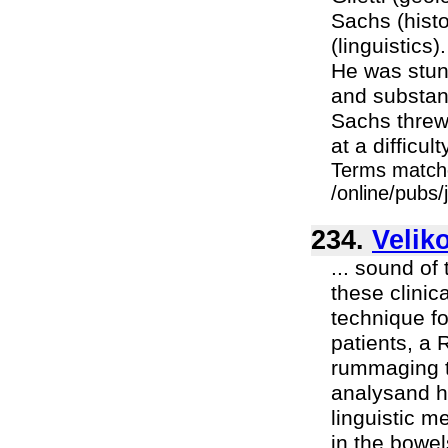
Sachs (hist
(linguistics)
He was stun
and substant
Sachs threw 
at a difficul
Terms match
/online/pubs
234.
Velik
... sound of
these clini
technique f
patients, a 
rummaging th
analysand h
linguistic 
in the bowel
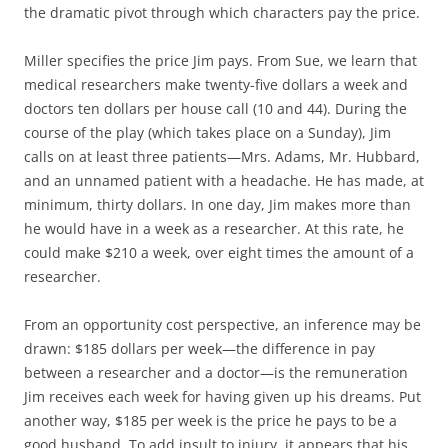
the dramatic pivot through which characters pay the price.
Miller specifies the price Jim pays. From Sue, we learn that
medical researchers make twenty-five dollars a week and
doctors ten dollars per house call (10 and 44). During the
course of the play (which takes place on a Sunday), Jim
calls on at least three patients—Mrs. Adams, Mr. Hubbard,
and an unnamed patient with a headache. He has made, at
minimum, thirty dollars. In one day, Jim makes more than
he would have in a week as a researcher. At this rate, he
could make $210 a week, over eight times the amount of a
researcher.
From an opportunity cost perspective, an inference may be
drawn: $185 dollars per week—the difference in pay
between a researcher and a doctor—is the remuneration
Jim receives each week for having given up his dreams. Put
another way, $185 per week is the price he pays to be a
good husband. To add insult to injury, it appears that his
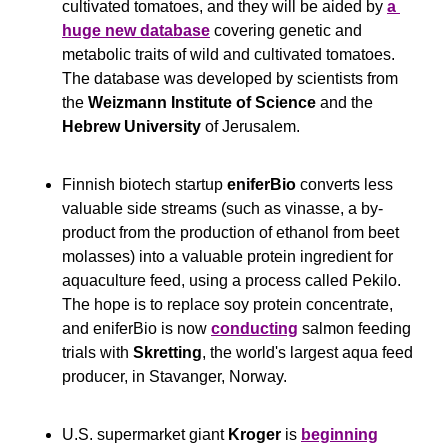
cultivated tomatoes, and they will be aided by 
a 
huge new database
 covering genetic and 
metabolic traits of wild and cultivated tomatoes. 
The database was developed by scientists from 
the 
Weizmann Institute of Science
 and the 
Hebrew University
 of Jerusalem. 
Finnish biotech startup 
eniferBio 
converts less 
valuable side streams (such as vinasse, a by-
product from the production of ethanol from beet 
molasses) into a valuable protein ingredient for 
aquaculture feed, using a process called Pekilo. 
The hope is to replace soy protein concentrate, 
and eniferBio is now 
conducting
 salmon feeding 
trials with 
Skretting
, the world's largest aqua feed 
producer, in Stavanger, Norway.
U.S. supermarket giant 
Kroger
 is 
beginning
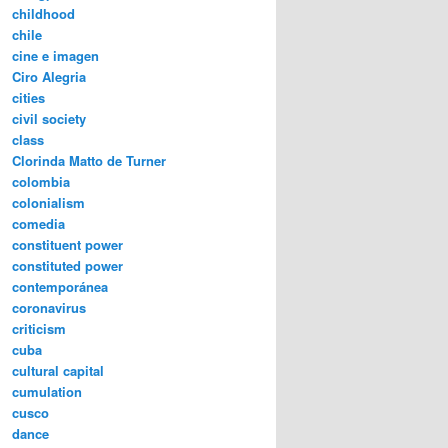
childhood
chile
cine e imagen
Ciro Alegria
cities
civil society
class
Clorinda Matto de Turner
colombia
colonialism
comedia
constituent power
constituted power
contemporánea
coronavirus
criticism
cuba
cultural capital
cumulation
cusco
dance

***

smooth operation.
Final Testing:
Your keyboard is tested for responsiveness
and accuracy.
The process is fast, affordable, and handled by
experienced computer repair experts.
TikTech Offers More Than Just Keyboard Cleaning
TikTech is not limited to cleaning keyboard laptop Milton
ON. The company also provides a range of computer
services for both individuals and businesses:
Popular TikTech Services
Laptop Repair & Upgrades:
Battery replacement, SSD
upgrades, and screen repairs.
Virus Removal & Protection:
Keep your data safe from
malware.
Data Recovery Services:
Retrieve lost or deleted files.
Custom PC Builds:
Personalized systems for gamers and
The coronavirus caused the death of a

***

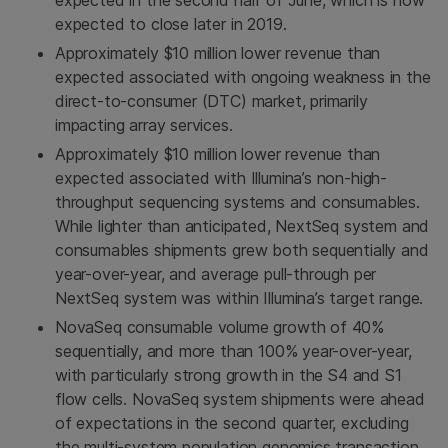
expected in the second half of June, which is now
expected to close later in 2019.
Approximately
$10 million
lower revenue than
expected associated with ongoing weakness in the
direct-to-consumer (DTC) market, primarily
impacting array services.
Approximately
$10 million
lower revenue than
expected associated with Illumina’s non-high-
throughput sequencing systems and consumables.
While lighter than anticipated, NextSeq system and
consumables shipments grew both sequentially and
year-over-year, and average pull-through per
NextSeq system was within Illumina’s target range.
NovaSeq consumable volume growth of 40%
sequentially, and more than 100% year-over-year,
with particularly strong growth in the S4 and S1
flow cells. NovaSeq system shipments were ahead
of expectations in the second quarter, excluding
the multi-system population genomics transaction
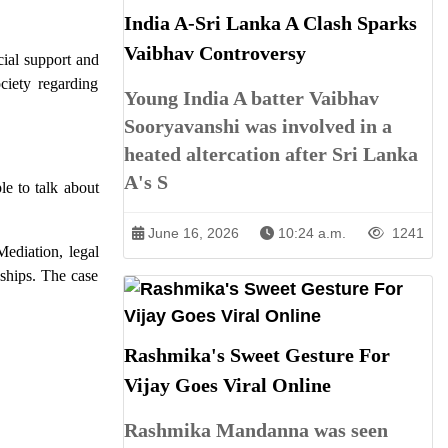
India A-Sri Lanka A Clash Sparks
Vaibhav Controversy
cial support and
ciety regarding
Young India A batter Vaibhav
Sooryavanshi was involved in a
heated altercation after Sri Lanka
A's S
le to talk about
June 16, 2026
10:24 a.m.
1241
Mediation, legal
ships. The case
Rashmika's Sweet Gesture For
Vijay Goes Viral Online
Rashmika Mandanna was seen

***

[PROBLEM TO WORK ON]
Copy needed, without pictures: the lines of the listing above from the line containing "Sachs (hist" up to and including the line containing "metabolic traits of", set down exactly.

[RESULT BELOW]
Sachs (hist
(linguistics)
He was stun
and substant
Sachs threw 
at a difficul
Terms match
/online/pubs
234.
Velik
... sound of
these clini
technique f
patients, a 
rummaging th
analysand h
linguistic 
in the bowel
the dramatic pivot through which characters pay the price.
Miller specifies the price Jim pays. From Sue, we learn that
medical researchers make twenty-five dollars a week and
doctors ten dollars per house call (10 and 44). During the
course of the play (which takes place on a Sunday), Jim
calls on at least three patients—Mrs. Adams, Mr. Hubbard,
and an unnamed patient with a headache. He has made, at
minimum, thirty dollars. In one day, Jim makes more than
he would have in a week as a researcher. At this rate, he
could make $210 a week, over eight times the amount of a
researcher.
From an opportunity cost perspective, an inference may be
drawn: $185 dollars per week—the difference in pay
between a researcher and a doctor—is the remuneration
Jim receives each week for having given up his dreams. Put
another way, $185 per week is the price he pays to be a
good husband. To add insult to injury, it appears that his
cultivated tomatoes, and they will be aided by 
a 
huge new database
 covering genetic and 
metabolic traits of wild and cultivated tomatoes. 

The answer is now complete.